• Christian Science et l'Antoinisme

        On rapproche souvent dans la pratique la Christian Science et l'Antoinisme (voir les divers liens sur mon blog, concernant les articles de Anne-Cécile Begot ou Régis Dericquebourg).

        La Science chrétienne dit que la matière n'existe pas, seul les choses spirituelles sont réelles. Donc la malade et la mort n'existe pas. L'homme étant divin, il ne peut être imparfait, alors que dans l'antoinisme, cela existe pour autant qu'on s'illusionne de la matière et de sa souffrance : la science guérit la matière, la foi guérit l'âme (le Science Chrétienne semble se rapprocher de cette vision des choses, déjà à l'époque de Stefan Zweig, en 1931 : "le traitement par la suggestion religieuse s'incorpore tout doucement dans la psychologie et la psychiatrie modernes : semblable à d'innombrables autres thèses et doctrines nouvelles, celle-ci a eu l'intelligence de se résigner franchement à des limites plus étroites.").

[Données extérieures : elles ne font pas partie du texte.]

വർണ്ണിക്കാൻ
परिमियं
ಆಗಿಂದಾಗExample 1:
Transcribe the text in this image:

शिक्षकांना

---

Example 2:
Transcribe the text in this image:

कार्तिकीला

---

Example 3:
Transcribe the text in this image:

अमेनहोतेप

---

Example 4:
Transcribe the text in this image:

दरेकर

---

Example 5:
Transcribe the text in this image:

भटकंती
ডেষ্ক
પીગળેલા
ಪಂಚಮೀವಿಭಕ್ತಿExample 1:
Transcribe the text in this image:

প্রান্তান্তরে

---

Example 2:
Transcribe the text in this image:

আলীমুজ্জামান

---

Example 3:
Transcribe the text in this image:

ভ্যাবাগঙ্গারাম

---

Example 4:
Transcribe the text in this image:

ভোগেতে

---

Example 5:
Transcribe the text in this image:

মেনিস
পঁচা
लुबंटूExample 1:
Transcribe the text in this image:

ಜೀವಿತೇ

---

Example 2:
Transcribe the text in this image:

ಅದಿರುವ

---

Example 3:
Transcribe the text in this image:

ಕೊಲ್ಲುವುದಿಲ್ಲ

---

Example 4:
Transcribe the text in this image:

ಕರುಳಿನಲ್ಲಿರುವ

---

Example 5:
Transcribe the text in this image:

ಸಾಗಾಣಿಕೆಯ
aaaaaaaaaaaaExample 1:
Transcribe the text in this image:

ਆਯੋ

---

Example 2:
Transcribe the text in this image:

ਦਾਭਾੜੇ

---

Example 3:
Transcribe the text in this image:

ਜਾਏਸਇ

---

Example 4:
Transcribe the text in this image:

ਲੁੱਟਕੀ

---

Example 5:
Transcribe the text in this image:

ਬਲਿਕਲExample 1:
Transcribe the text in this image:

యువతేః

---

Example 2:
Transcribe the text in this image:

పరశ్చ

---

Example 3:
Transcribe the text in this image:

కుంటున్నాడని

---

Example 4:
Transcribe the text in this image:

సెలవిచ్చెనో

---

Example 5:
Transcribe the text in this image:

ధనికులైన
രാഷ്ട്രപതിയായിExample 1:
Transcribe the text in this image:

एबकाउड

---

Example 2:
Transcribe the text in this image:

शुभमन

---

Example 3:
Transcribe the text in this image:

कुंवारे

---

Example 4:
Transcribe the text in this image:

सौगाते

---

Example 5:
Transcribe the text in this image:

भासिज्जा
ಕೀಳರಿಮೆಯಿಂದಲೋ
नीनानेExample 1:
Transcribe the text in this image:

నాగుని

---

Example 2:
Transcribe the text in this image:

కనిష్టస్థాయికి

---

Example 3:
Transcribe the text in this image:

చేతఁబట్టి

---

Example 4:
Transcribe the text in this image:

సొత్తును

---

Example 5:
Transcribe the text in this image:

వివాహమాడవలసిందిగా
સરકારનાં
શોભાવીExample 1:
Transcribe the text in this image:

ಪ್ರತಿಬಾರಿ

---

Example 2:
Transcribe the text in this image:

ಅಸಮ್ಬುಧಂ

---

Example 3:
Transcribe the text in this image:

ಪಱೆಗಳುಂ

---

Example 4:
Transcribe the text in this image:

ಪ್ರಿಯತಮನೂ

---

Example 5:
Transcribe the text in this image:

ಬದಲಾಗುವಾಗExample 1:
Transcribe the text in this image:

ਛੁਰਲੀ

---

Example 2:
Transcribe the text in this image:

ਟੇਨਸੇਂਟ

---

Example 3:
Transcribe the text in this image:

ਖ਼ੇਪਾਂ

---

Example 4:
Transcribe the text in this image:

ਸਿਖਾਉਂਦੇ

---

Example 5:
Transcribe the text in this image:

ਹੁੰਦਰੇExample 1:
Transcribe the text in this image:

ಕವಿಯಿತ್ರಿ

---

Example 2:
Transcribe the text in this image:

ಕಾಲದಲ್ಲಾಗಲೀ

        De plus, la Science chrétienne, utilise également des Reading Room (salle de lecture) pour promouvoir son mouvement : dans celles-ci, on trouve les écrits de Mary Baker-Eddy (Science and Health with Key to the Scriptures), mais aussi des disques, et d'autres objets du cultes.
        On appelle Mary Baker-Eddy, Mother (Mère), et la première église (First Church of Christ, Scientist in Boston) à Boston, datant de 1894 est appelé Mother Church (Eglise-Mère).

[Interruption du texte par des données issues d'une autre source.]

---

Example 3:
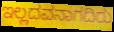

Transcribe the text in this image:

ಇಲ್ಲದವನಾಗದಿರು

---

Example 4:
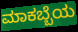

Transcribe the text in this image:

ಮಾಕಬ್ಬೆಯ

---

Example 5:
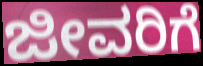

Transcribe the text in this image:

ಜೀವರಿಗೆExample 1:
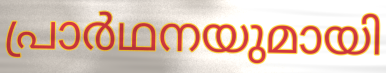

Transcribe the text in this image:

പ്രാർഥനയുമായി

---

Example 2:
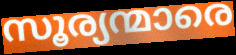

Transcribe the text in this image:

സൂര്യന്മാരെ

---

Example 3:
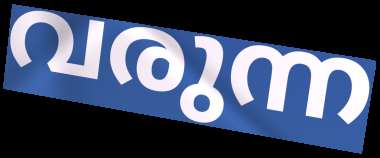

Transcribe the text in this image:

വരുന്ന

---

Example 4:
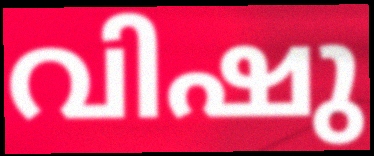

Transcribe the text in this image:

വിഷു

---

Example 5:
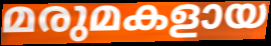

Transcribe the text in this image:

മരുമകളായ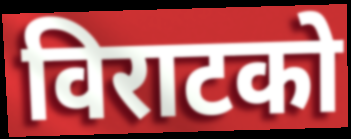
विराटको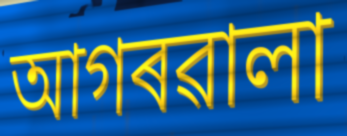
আগৰৱালাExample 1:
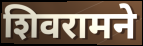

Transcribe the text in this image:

शिवरामने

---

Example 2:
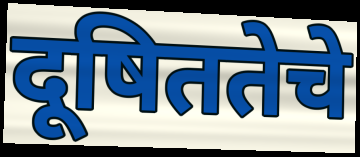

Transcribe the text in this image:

दूषिततेचे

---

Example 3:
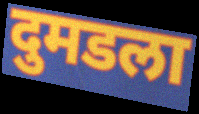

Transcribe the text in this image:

दुमडला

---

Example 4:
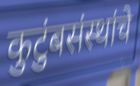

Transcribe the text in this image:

कुटुंबसंस्थांचे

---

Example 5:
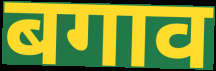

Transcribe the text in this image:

बगावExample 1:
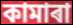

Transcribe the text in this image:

কামাৰা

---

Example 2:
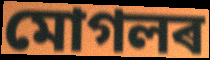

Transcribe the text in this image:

মোগলৰ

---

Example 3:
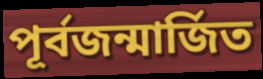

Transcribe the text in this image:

পূৰ্বজন্মাৰ্জিত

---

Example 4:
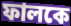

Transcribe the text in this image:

ফালকে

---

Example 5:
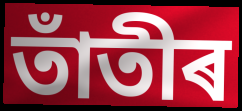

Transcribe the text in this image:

তাঁতীৰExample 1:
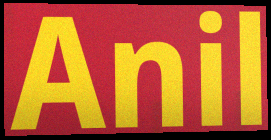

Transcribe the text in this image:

Anil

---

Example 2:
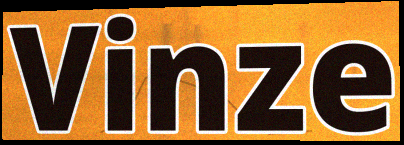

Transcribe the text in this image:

Vinze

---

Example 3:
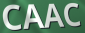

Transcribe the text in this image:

CAAC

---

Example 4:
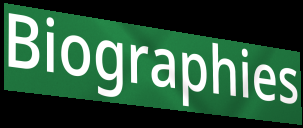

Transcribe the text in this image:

Biographies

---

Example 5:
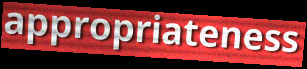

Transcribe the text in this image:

appropriateness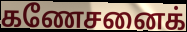
கணேசனைக்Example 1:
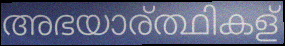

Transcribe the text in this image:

അഭയാര്ത്ഥികള്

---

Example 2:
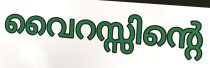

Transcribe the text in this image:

വൈറസ്സിന്റെ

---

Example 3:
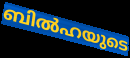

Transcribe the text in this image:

ബിൽഹയുടെ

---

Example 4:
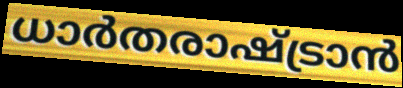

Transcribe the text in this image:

ധാർതരാഷ്ട്രാൻ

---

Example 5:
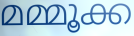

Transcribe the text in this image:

മമ്മൂക്ക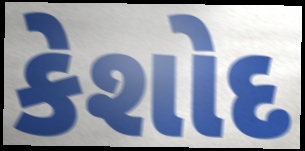
કેશોદ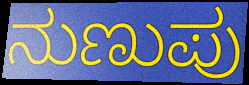
ನುಣುಪು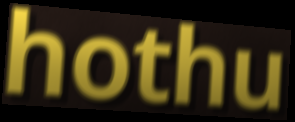
hothuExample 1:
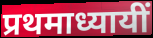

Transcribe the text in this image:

प्रथमाध्यायीं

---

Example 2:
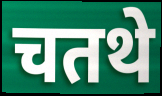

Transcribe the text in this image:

चतथे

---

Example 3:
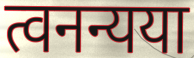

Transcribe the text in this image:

त्वनन्यया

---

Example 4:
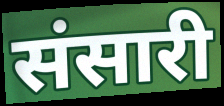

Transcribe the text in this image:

संसारी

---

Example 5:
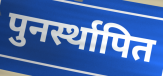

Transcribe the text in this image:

पुनर्स्थापित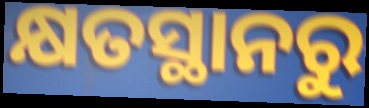
କ୍ଷତସ୍ଥାନରୁ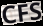
CFS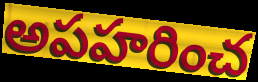
అపహరించ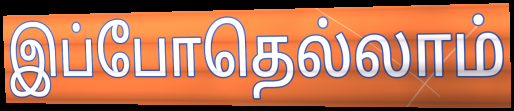
இப்போதெல்லாம்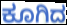
ಕೂಗಿದ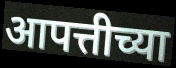
आपत्तीच्याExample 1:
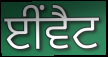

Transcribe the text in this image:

ਈਂਵੈਟ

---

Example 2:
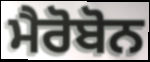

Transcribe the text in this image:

ਮੈਰੋਬੋਨ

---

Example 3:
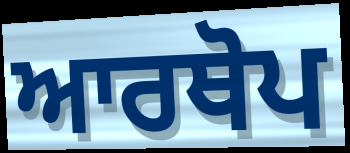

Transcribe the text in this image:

ਆਰਥੋਪ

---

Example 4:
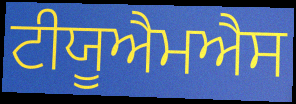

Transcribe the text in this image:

ਟੀਯੂਐਮਐਸ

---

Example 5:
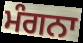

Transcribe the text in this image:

ਮੰਗਨਾ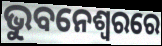
ଭୁବନେଶ୍ବରରେ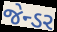
જેન્ડરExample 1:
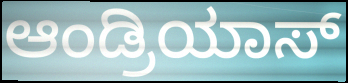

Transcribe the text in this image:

ಆಂಡ್ರಿಯಾಸ್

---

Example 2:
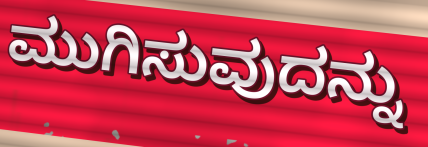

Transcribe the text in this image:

ಮುಗಿಸುವುದನ್ನು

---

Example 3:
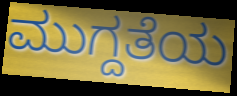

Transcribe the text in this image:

ಮುಗ್ದತೆಯ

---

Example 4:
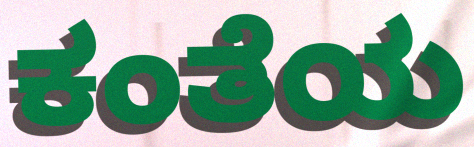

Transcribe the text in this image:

ಕಂತೆಯ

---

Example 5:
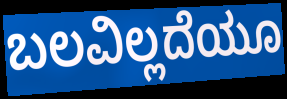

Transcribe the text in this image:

ಬಲವಿಲ್ಲದೆಯೂ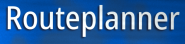
Routeplanner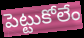
పెట్టుకోలేంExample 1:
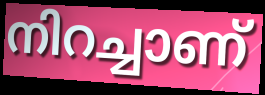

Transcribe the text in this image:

നിറച്ചാണ്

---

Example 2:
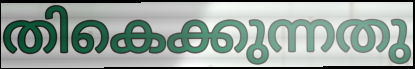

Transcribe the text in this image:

തികെക്കുന്നതു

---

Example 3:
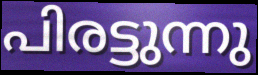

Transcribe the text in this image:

പിരട്ടുന്നു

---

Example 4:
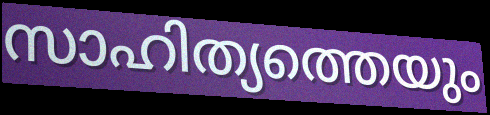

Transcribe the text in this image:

സാഹിത്യത്തെയും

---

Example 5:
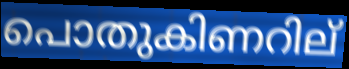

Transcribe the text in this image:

പൊതുകിണറില്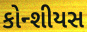
કોન્શીયસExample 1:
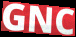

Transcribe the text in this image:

GNC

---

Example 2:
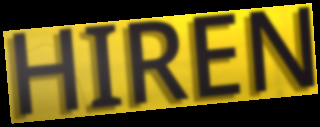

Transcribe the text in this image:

HIREN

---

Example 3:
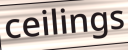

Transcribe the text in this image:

ceilings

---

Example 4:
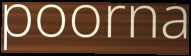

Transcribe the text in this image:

poorna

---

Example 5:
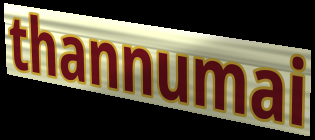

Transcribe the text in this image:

thannumai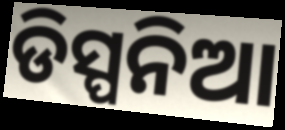
ଡିସ୍ପନିଆ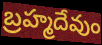
బ్రహ్మదేవుం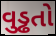
વુડ્ઢતોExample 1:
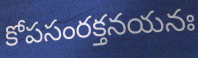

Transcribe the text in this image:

కోపసంరక్తనయనః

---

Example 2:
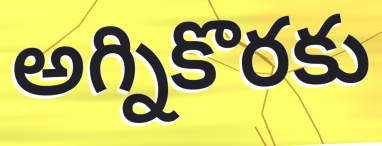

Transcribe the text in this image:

అగ్నికొరకు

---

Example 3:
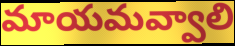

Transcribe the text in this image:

        Des journaux (The Christian Science Monitor, The Christian Science Journal, Christian Science Sentinel...) raconte les témoignages de guérisons, comme ce fut fait dans l'Unitif.

        Maintenant voyons ce qui les sépare : déjà les personnalités qui fondèrent ces mouvements. On a peu de témoignage montrant Louis Antoine sous un autre jour où on le connaît tous. Je peux citer dans l'étude sur le livre de Robert Vivier par Claudine Gothot-Mersch, ceci : "Le personnage du Guérisseur de Jemeppe comporte des traits qui auraient pu s'interpréter de façon négative : il fut condamné pour coups en 1886 ; il se montrait assez imbu de lui-même, se vantant d'avoir soulagé 'des millions de personnes', consacrant ses dernières paroles à défendre à son successeur de monter à la tribune par le même escalier que lui tant qu'il n'aurait pas démontré ses mérites ; il était obsessionnel dans ses prières, casuiste dans la discussion,il construisait à côté de son temple un café qu'exploitait un membre de sa famille... Ces faits ne sont pas gommés par le romancier, mais il n'en donne jamais une interprétation malveillante. Antoine est présenté comme un homme charitable, fermement convaincu d'aider l'humanité souffrante et de faire oeuvre morale (ce qu'il était sans nul doute) ; quelqu'un qui regarde les autres avec sympathie et compréhension, quelqu'un pour qui il n'y a pas de méchants."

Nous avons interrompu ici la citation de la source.